Прошло уже несколько десятков лет, а помнят старики Ламутского, Еропола и Ваег тот табачок…Разные были потом времена у Виктора Гунченко. Избирали его и председателем колхоза. Да недолго он пробыл на высшей руководящей должности – заболел крепко. Стал глохнуть. В долгие зимние вечера думал, куда бы пойти работать, чтобы людям польза была от него, глухого. А тут как раз предложили возглавить охотинспекцию. Согласился бывший агроном: лес он любил, повадки зверей знал хорошо. Охрана природы от стихийных бедствий и пакостных рук браконьеров пришлась ему по душе. Вот и бродит он по чукотским лесам, верный своей юношеской мечте о строительстве счастливой жизни на окраине России.

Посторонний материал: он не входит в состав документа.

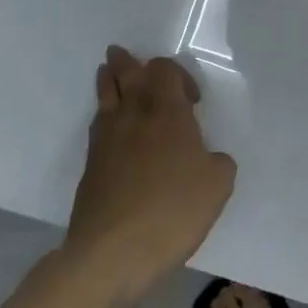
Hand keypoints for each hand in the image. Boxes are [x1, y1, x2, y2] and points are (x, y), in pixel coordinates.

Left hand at [64, 47, 236, 300]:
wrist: (112, 253)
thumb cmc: (172, 211)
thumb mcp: (218, 185)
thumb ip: (218, 162)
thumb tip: (207, 158)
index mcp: (166, 112)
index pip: (163, 71)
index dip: (177, 75)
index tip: (193, 101)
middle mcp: (133, 117)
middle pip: (124, 75)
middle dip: (125, 63)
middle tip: (119, 54)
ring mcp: (106, 141)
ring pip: (104, 97)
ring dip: (108, 82)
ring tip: (107, 74)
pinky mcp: (90, 167)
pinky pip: (98, 126)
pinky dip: (104, 116)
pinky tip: (110, 127)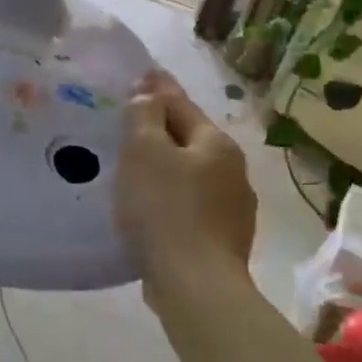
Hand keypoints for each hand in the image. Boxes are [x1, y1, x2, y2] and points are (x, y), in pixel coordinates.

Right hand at [116, 70, 257, 288]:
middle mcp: (233, 171)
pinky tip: (151, 211)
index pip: (181, 105)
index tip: (141, 76)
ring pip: (191, 176)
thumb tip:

Расставаясь с егерем Гунченко, я спросил, не тянет ли его домой на Украину, не думает ли он на старости лет уезжать с Чукотки. «Человек не птица, чтоб перелетать с места на место. Уж если избрал судьбу, то нечего её испытывать, – задумчиво ответил он и добавил: – Каждому человеку отведено своё место на земле. Как звезде на небе. Моё место здесь – на Чукотке».

P. S. Кстати, о сенсации – скрипке «Маджини» на Чукотке. Эту скрипку подарил отцу третий ребёнок в семье – сын Эдуард, купивший её на базаре во Владивостоке у китайского эмигранта. Но, право же, «Маджини» на Чукотке далеко не сенсация, и не она достойна первой полосы газеты.

Русский охотничий журнал, февраль 2017 г.